== Problem description ==
In the trading volume report below, reproduce word for word the passage that begins with "In February 2024, Tradeweb" and ends after "YoY to $51.0bn.".

== Document excerpt ==
Tradeweb Markets Inc. (Nasdaq: TW), a leading, global operator of electronic marketplaces for rates, credit, equities and money markets, today reported total trading volume for the month of February 2024 of $37.9 trillion (tn)[1]. Average daily volume (ADV) for the month was $1.87tn, an increase of 31.1 percent (%) year-over-year (YoY).
In February 2024, Tradeweb records included:
- ADV in U.S. government bonds
- ADV in European government bonds
- ADV in rates futures
- ADV in fully electronic U.S. High Grade credit
- ADV in equity convertibles/swaps/options
- ADV in global repurchase agreements
February 2024 Highlights
Rates
- U.S. government bond ADV was up 44.0% YoY to $207.8 billion (bn). European government bond ADV was up 17.9% YoY to $51.0bn.

== Records from a data collection ==
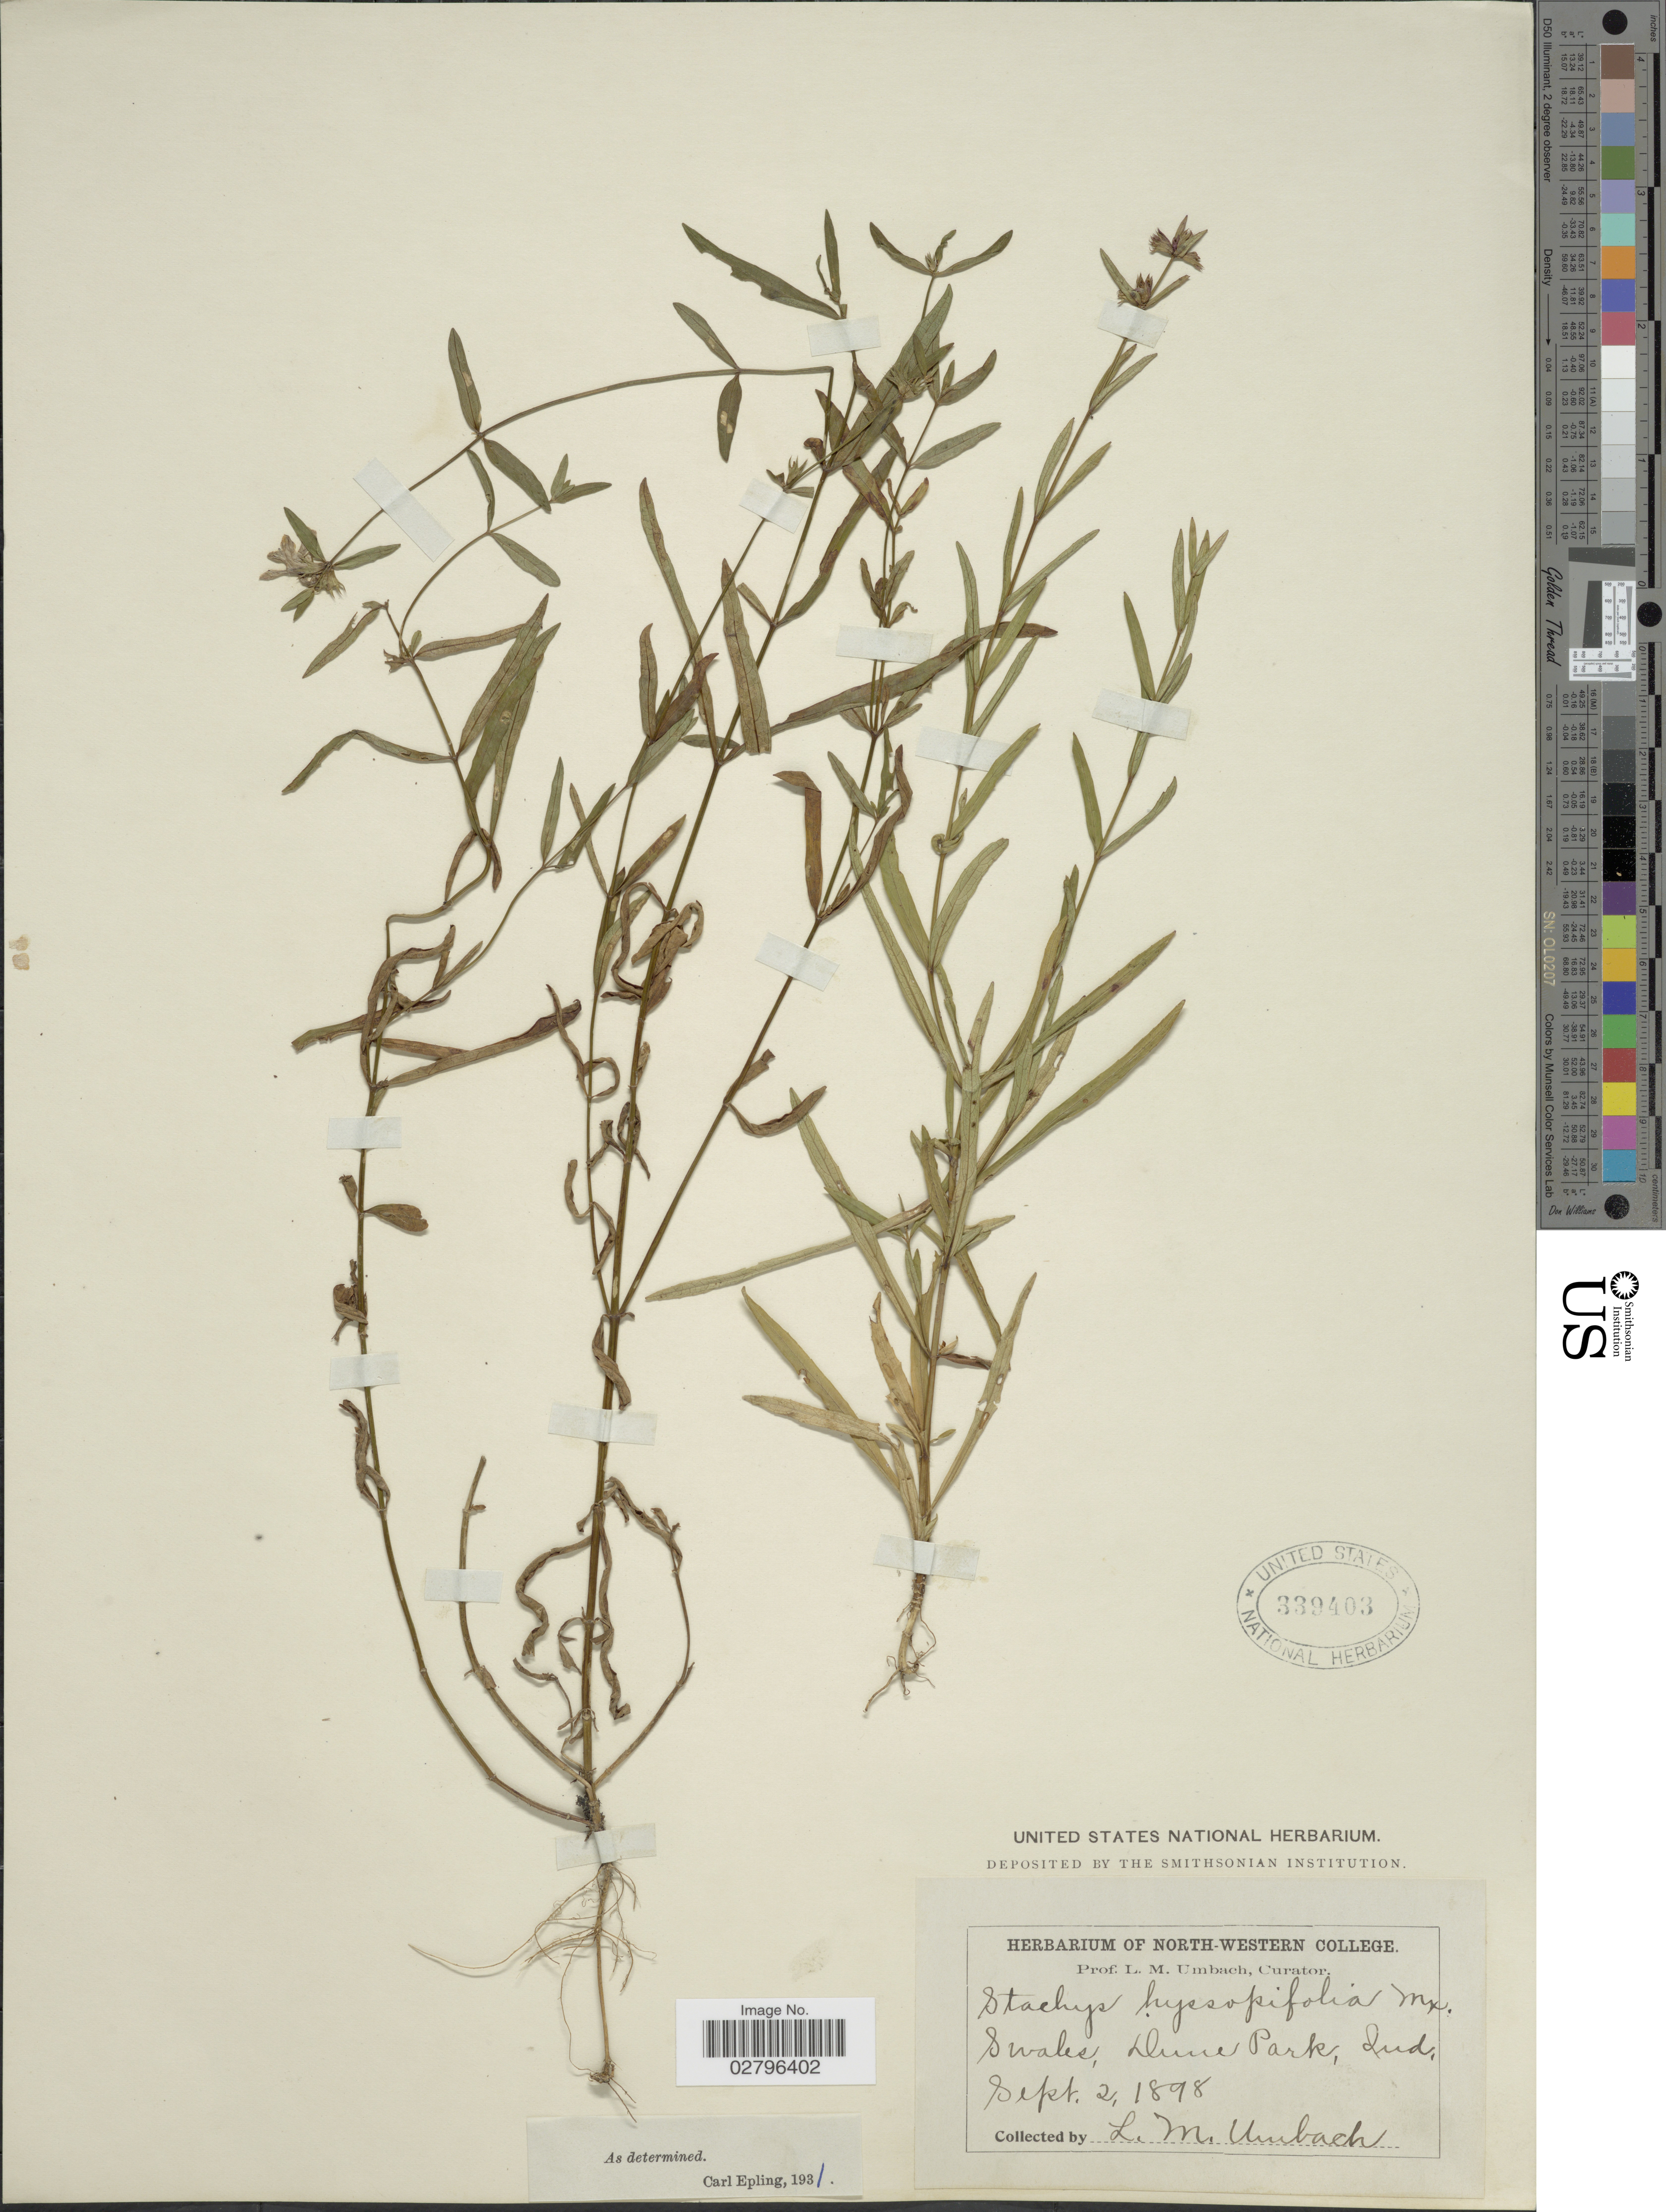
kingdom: Plantae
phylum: Tracheophyta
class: Magnoliopsida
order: Lamiales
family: Lamiaceae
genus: Stachys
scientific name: Stachys hyssopifolia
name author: Michx.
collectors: L. M. Umbach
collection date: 1898-09-02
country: United States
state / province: Indiana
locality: Swales, Dune Park.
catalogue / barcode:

== In response ==
In February 2024, Tradeweb records included:
- ADV in U.S. government bonds
- ADV in European government bonds
- ADV in rates futures
- ADV in fully electronic U.S. High Grade credit
- ADV in equity convertibles/swaps/options
- ADV in global repurchase agreements
February 2024 Highlights
Rates
- U.S. government bond ADV was up 44.0% YoY to $207.8 billion (bn). European government bond ADV was up 17.9% YoY to $51.0bn.